This is the conflict that lies at the heart of the open data society and creates enemies of the open Web. It is not a technological issue and will not be solved by technology. It is at its core an issue of epistemology, a question of how we know the world, a question that comes before we ask how that knowledge can be applied and used.
If we want to live in an open data society then we have to build it, and it we want an open Web then we have to build it, too. Which means that those advocating openness will inevitably end up taking sides in the conflict between those who believe the first part of Stewart Brand’s famous epithet
Information wants to be free
And those who prefer the less well-known second half
Information wants to be expensive
If we think about the open Web as an extension of liberal society to an IP-based world, we can begin to see why many actors are fundamentally suspicious of or opposed to the open Web. They include Government, commercial actors, rights holders, theocrats (of all faiths), censors and fascists (of all political persuasions).

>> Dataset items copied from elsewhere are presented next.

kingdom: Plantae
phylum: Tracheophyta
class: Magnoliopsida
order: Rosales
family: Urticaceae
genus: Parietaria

All have reasons to limit online freedoms and to restrict creative and challenging uses of the Web. All seek to monitor and thereby control the flow of ideas, topics of debate, creative expression and political activity — all things which the open Web supports.
What do We Need from Web Science?
Science and politics are inextricably linked, but in general only the politicians are comfortable with this, using science to justify policy (and ignoring it when it is expedient to do so) without considering it.
But Web science can be applied to the creation and sustenance of an open Web, if those involved in the work choose to engage.
First, however, you have to take sides against the dangerous trend of turning the Internet into a zone of military engagement, where it has been weaponised, compromised and subverted by the governments, secret services, police forces and military agencies of all countries.
One tool to use here is of course the identification and labelling of the weapons, and here there may be scope for the Web equivalent of a ‘Department of War Studies’, considering how to observe and make public the military uses of the web.
On a more positive note, work needs to continue to define ‘goodness’ — to determine metrics that define a ‘healthy’ Web, and use them to monitor its health over time. At the same time we need to build defences, and explore the characteristics of the web that help preserve openness, determining which attributes are core and must be defended.
Underpinning this must be a willingness to shape policy and shape technology: if we are going to programme the social machine from within we need to know which levers to pull, but we also need a political programme to drive the technical programming.
Let’s start on the political theory of the open data society and the ways the open web can sustain it, and see how many social problems we can solve from that perspective — and try to do it without descending into the solutionism decried by Evgeny Morozov.
We will only have an open Web if we build and defend it against those who see in it challenges to their authority. They are right to fear it. We are right to build it.
 The Open Definition notes that ‘A piece of data or content is open if anyone is free to use, reuse, and redistribute it — subject only, at most, to the requirement to attribute and/or share-alike’ . — See more at: http://opendefinition.org/
 See for example the analysis in Hafner & Lyon (1988)
 An API is an ‘application programming interface’, the way a computer program accesses a data set either locally or over the network.
 The earliest recorded occurrence of the expression was at the first Hackers Conference in 1984. Brand told Apple Computer co-founder Steve Wozniak:
On the one hand information wants to be expensive, because it’s so valuable. The right information in the right place just changes your life. On the other hand, information wants to be free, because the cost of getting it out is getting lower and lower all the time. So you have these two fighting against each other.
 Or ‘controlled’. The two are equivalent in many online settings.